The biggest unknown of all is what the consumer will pay. I remember a time in my twenties when I realized, with delight, that I could afford to buy all the books I could read. I imagine I’m not atypical of avid readers in saying that I wouldn’t read any more books if they were all free, and I wouldn’t read much less if they cost twice as much. An economist would argue that most of the “cost” of a book resides in the precious leisure time expended reading it. Figure how many hours you spend reading a book and multiply by your billing rate. It’s going to be a lot more than $12.99. We’re dickering over the tip, not the restaurant bill.
But most people don’t think like economists. The value of one’s own time is not so easily quantified as a price printed on a jacket. That price carries disproportionate weight in purchase decisions, and people can get upset over the most incremental increase (“it’s the principle of the thing!”) Confirming the anchoring theory, it’s reported that some readers are upset at Apple for trying to raise prices above the God-, or Amazon-given $9.99.
Psychologists say that prices have an element of confabulation. We spin a mental narrative in which the prices we set are exact, rigorous, and inevitable —oblivious to how arbitrary those prices actually are. I suspect that everyone involved in the eBook price war would be just as upset, had the line in the sand been drawn at $4.99 or $19.99. I don’t know what eBook prices we’ll end up with, but I’m reasonably sure of one thing: If we think there’s an entirely logical price for a digital book, we’re only fooling ourselves.

Sunday, April 4, 2010

The Loser’s Curse

Richard Thaler has an article in today's New York Times on mispricing of NFL talent. In the NFL draft, losing teams trade away too much for "first pick" players, Thaler and Cade Massey argue in a recently updated paper.

"We found that the teams choosing early in the draft generally don’t, in fact, get the players that provide the most value per dollar.
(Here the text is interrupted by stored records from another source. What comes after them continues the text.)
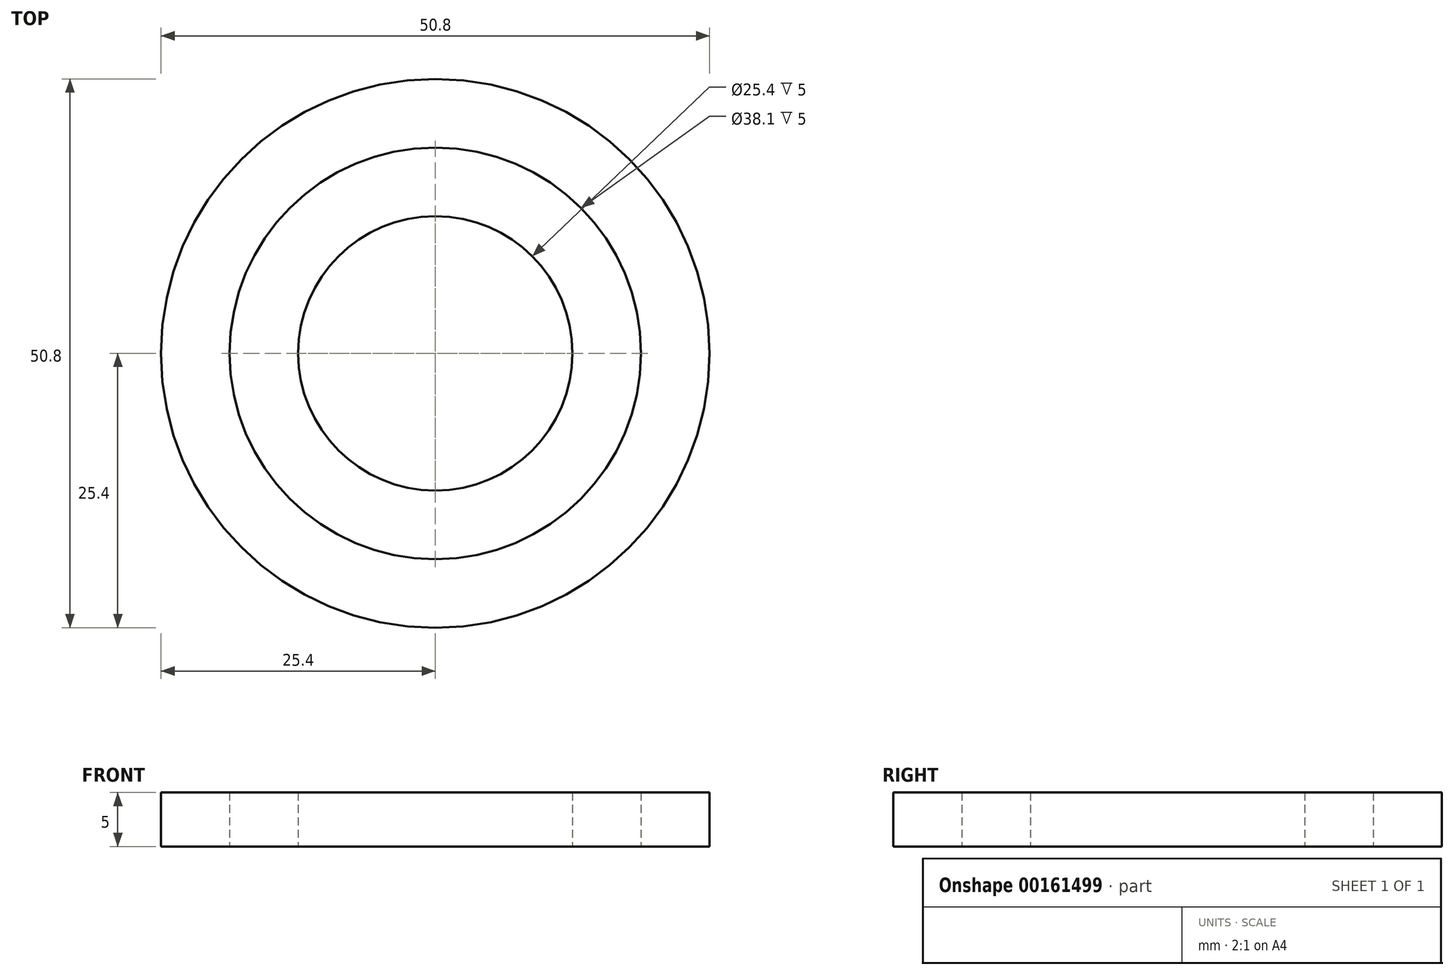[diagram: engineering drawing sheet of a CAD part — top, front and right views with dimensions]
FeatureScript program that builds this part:
annotation { "Feature Type Name" : "Feature", "Feature Type Description" : "" }
export const myFeature = defineFeature(function(context is Context, id is Id, definition is map)
    precondition{}
    {
        {
            var Q0;
            Q0=qCreatedBy(makeId("Top.planeOp"),FACE);
            var sketch = newSketch(context, id + "F0", { "sketchPlane" : qUnion([Q0])});
            skCircle(sketch, "E0", {"center": v(0, 0) * mm, "radius": 12.7 * mm});
            skCircle(sketch, "E1", {"center": v(0, 0) * mm, "radius": 19.05 * mm});
            skCircle(sketch, "E2", {"center": v(0, 0) * mm, "radius": 25.4 * mm});
            skSolve(sketch);
        }
        {
            var Q0;
            Q0 = qSketchRegion(id + "F0", true);
            extrude(context, id + "F1", {"entities" : qUnion([Q0]), "depth" : 5 * mm});
        }
        {
            var Q0;
            Q0=makeQuery(id+"F0.imprint","IMPRINT",FACE,{"disambiguationData":[TD([[makeQuery(id+"F0.imprint","IMPRINT",EDGE,{"derivedFrom":sQuery(id+"F0.wireOp",EDGE,"E0")}),-1.0]])]});
            extrude(context, id + "F2", {"entities" : qUnion([Q0]), "depth" : 5 * mm});
        }
    });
Our paper is titled “The Loser’s Curse” because we discovered that the first pick in the draft is, on average, the least valuable in the entire first round."
That surprising result has implications not only for football, but also for any domain where organizations try to select talent, whether C.E.O.’s or their own “rookies” — newly minted graduates."

In related news, the Times has an amusing graphic comparing some star CEOs' compensation to their companies' performance.